[Vorliegender Text]
┌──

10h05 Prof. Dr. Hinnerk Bruhns: Trivium
Hinnerk Bruhns ist emeritierter Forschungsdirektor am CNRS Paris, Historiker, Sozialwissenschaftler, Max-Weber-Spezialist und Initiator der online-Zeitschrift Trivium.
Trivium ist eine im Herbst 2007 gegründete elektronische Zeitschrift, die ausgewählte Artikel aus deutschen und französischen geisteswissenschaftlichen Fachzeitschriften in der jeweils anderen Sprache in Übersetzung veröffentlicht. Trivium erscheint in Form von Themenheften (durchschnittlich drei pro Jahr), die in der Regel von je einem deutschen und einem französischen wissenschaftlichen Herausgeber betreut werden. Trivium wird herausgegeben von den Éditions de la Maison de Sciences de l’Homme in Paris, in Verbindung mit mehreren deutschen und französischen Institutionen. Die Zeitschrift ist frei im Internet zugänglich: http://trivium.revues.org. Das Blog der Zeitschrift findet sich hier. Siehe auch das Interview “Die bedeutenden Wissenschaftssprachen müssen erhalten bleiben” mit Hinnerk Bruhns hier.

└──

[Aufgaben]
1. Beantworte anhand des Textes über die Zeitschrift Trivium:
(a) Wann wurde Trivium gegründet?
(b) Wie viele Themenhefte erscheinen durchschnittlich pro Jahr?
(c) Wo ist Hinnerk Bruhns emeritierter Forschungsdirektor?
2. Schreib den Abschnitt aus dem Text über Trivium wortgetreu ab, der mit den Worten „10h05 Prof. Dr.“ anfängt und mit „der online-Zeitschrift Trivium.“ aufhört.
Für diese Übung spielt die Auflistung keine Rolle.

[Bereitgestellte Angaben]
┌──

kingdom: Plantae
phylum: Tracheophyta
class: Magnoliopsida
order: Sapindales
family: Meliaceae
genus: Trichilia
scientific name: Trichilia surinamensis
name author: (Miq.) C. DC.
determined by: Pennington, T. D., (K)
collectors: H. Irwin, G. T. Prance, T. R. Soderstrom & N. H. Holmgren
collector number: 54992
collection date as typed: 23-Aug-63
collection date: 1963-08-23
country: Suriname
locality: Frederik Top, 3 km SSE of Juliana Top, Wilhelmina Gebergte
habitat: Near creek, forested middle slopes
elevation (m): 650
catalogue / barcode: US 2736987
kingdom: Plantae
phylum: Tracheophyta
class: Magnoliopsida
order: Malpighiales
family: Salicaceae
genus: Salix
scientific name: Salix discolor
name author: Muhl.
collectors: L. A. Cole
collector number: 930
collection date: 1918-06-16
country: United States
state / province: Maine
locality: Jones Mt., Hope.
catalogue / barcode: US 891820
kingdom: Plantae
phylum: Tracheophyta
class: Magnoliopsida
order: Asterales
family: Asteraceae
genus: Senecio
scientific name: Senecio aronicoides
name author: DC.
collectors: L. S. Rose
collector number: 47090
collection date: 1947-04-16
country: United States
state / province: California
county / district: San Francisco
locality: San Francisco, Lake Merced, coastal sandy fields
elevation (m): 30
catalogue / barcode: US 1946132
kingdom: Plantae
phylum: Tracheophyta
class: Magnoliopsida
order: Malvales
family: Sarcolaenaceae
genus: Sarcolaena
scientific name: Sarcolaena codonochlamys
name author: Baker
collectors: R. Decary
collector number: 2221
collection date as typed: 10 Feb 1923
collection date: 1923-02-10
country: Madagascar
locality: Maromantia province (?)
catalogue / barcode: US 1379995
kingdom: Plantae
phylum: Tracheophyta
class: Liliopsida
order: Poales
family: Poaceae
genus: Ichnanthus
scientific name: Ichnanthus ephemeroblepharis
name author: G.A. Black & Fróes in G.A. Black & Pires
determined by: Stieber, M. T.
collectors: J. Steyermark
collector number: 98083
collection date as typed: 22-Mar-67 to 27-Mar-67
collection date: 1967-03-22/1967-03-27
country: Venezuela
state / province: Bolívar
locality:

└──

[Antworten je Aufgabe]
1.
(a) Im Herbst 2007.
(b) Drei.
(c) Am CNRS Paris.

2.
10h05 Prof. Dr. Hinnerk Bruhns: Trivium
Hinnerk Bruhns ist emeritierter Forschungsdirektor am CNRS Paris, Historiker, Sozialwissenschaftler, Max-Weber-Spezialist und Initiator der online-Zeitschrift Trivium.